South Wales Evening Post

Is this the way to net a house buyer?

Tuesday, October 28, 2008, 12:15

IT has everything you could ask for.

Four bedrooms, a 30ft lounge, hand-crafted £15,000 kitchen and good sized back garden, professionally landscaped 18 months ago. It sits on a corner plot in a street just off Gower Road in Swansea.

It is also within the catchment area of one of Swansea's best schools.

The price? A not unreasonable, you might think, £265,000.

Yet still it has languished on the property market for the best part of a year. Just three people have been to view it.

Its owners have now decided to advertise it on a property website. For just under £90, they secure a potential audience of millions.

Will it work?

"We don't know yet,'' says the 43-year-old teacher owner of the property.

"But it has to be worth a try.

"Our estate agent has worked really hard to find a buyer for us. They have done everything they possibly can. But in the present climate it just hasn't been enough.''

Agents are said to be selling fewer homes than at any time since records began in 1978.

One told a survey he had "no credit, no confidence, no customers".

The latest report from the Royal Institution of Chartered Surveyors is the bleakest picture it has ever published.

House prices are experiencing the most widespread falls since RICS started monitoring them 30 years ago.

That makes the current crisis even worse than the property crash of the early 1990s.

Some agents are shifting just one or two from their books each week.

The authoritative report says estate agents expect prices to keep on falling — their "price expectations" have also collapsed to an all-time low.

Many agents blame the mortgage drought, saying applications for "perfectly normal loans" are being rejected. And one of the most hated terms in the property market lexicon has also returned — gazundering.

This cruel trick happens when buyers slash an agreed offer, usually on the day that contracts are due to be exchanged.

One estate agent said: "It is not exactly prevalent but it is around as is a spirit of gloom and uncertainty."

Another said he knew of a case where a buyer had twice lowered his offer at the very last minute to target a desperate seller.

It just adds to gloomy forecasts and the fact that for anyone now trying to sell, these are desperate times.

Some are resorting to trying to sell their homes privately over the internet in an attempt to off-load their homes.

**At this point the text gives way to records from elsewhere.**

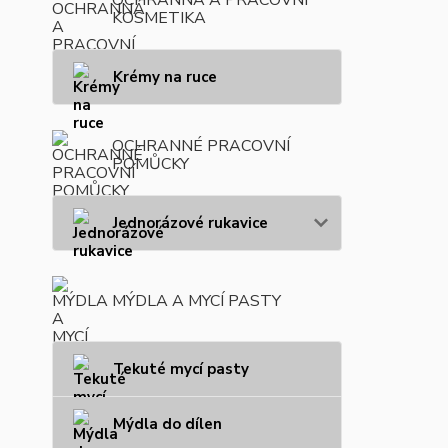
KOSMETIKA
Krémy na ruce
OCHRANNÉ PRACOVNÍ
POMŮCKY
Jednorázové rukavice
MÝDLA A MYCÍ PASTY
Tekuté mycí pasty
Mýdla do dílen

Paul Wilson, joint managing director of buzzhomes.co.uk says the internet has radically changed the way the industry works and put the power back into the hands of individuals.

"Hundreds of thousands of homeowners are opting to sell their own properties instead of relying on estate agents,'' he adds

"After all, who is better qualified to talk about a property than the owner — and who is most committed to selling it?"

The company's basic, eight-week web package costs £79.95. Compare that with the normal High Street estate agency one per cent cost of selling a £250,000 house, which would be £2,500. At two per cent it doubles to £5,000.

Paul, who had worked as a regular High Street agent for 28 years before setting up buzzhomes, says the sales platform is being used by growing numbers keen to drive forward property sales.

He adds: "We had 12,500 hits on the site last week alone. It shows what interest there is.''

Not everybody is convinced.

Nigel Jones, with a lifetime in the property business behind him, exercises caution.

Nigel, director of the John Francis agency network, argues they are still the people to stick with adding: "With fewer buyers out there right now, you need to go to an expert who has maximum ways to find them.

"Buyers know where to look to find a home and using the internet will always be secondary to coming through the sales office doors of an expert. We are best placed to match a buyer with the right home. If they do choose to use the internet, experts with dedicated websites, like ourselves, are a far safer bet than through someone who has tried to set up a site themselves.

"Buyers and sellers feel more comfortable dealing with a broker or third party to make a deal on such an important and emotive issue as your home. They find it difficult negotiating themselves as the stakes are so high and you need an expert who deals with it every day of their life to help you do this.

"If there is one market more than ever that you need an expert and broker, it's the housing market — when you've got your most valuable investment, you shouldn't leave it to chance."